**Task to complete**
Look through the entries below and extract exactly the lines from the one containing "pinky dip: (314, 340)" through the one containing "wrist: (587, 425)", ends included.

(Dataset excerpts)
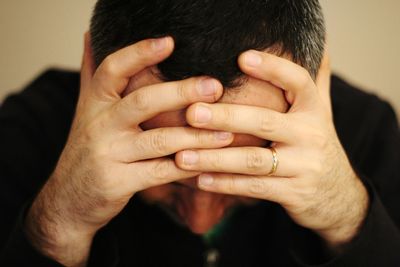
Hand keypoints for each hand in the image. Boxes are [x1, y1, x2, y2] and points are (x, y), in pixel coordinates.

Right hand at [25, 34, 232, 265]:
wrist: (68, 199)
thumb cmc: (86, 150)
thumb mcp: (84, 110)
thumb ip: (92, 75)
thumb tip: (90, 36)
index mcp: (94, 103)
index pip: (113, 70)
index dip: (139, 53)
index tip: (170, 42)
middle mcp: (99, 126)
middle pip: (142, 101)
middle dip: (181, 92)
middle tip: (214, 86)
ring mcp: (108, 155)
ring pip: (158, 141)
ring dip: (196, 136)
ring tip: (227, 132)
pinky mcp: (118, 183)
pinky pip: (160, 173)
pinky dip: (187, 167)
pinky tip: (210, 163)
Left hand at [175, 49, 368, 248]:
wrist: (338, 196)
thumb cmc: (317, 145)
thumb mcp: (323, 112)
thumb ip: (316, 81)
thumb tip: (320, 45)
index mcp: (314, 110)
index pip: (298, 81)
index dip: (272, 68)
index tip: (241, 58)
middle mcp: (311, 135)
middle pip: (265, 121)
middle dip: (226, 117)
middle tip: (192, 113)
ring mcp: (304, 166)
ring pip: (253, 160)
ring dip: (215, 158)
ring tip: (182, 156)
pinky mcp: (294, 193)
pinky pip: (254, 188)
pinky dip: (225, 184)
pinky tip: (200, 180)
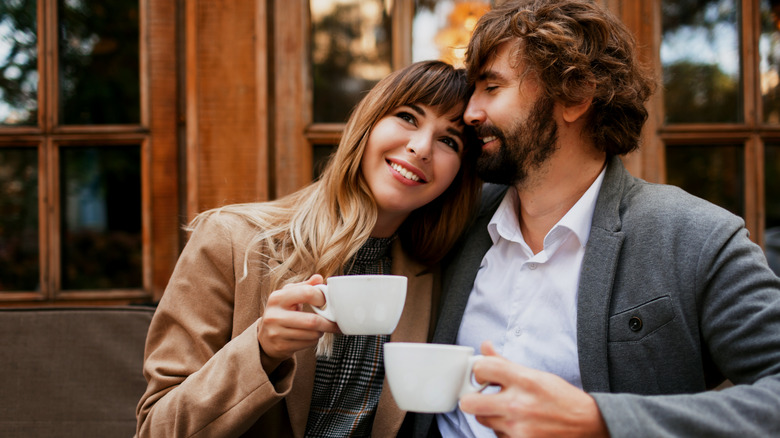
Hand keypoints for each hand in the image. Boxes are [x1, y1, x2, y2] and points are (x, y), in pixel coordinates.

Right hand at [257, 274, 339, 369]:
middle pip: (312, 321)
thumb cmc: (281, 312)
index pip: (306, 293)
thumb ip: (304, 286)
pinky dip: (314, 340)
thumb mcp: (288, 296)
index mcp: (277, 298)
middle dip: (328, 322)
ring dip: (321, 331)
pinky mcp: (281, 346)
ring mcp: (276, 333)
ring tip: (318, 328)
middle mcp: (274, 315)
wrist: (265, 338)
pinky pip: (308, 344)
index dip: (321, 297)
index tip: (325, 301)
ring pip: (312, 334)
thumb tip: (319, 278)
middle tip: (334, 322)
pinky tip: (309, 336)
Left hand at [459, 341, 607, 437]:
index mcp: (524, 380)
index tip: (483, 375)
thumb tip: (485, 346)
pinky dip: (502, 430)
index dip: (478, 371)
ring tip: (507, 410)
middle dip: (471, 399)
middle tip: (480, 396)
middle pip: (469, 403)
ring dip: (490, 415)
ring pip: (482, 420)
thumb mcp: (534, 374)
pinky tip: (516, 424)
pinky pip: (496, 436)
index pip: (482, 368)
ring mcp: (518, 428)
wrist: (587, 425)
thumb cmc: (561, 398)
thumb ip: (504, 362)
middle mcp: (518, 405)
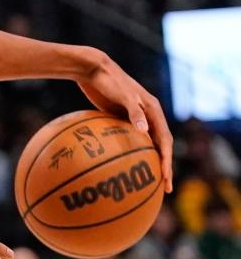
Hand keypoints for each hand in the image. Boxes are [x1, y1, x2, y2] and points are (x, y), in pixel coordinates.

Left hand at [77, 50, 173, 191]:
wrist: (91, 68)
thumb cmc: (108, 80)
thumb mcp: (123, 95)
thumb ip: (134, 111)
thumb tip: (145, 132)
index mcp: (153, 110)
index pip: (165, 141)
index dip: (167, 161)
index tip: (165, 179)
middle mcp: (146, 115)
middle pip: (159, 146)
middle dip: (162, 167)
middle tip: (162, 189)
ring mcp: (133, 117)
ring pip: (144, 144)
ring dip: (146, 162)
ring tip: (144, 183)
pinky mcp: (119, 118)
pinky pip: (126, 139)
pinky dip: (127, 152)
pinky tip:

**Written reply**
pinky dip: (314, 340)
thumb mcp: (288, 296)
index mcp: (277, 298)
middle dip: (328, 322)
ring dip: (321, 331)
pinky mcp: (281, 346)
ring mcp: (276, 333)
ring tip: (318, 328)
middle mcp: (274, 315)
wrist: (265, 338)
pinky pip: (308, 344)
index dip: (321, 297)
index tip: (325, 301)
ring pip: (312, 334)
thumb tip: (319, 278)
middle tip: (334, 322)
pinky tip: (309, 336)
Left hand at [459, 341, 607, 437]:
index mcp: (524, 380)
index tip: (483, 375)
thumb tip: (485, 346)
pinky dip: (502, 430)
index dip: (478, 371)
ring tip: (507, 410)
middle dip: (471, 399)
middle tip: (480, 396)
middle pip: (469, 403)
ring dip: (490, 415)
ring pip: (482, 420)
thumb mcp: (534, 374)
pinky tip: (516, 424)
pinky pip: (496, 436)
index pip: (482, 368)
ring mcp: (518, 428)
wrist: (587, 425)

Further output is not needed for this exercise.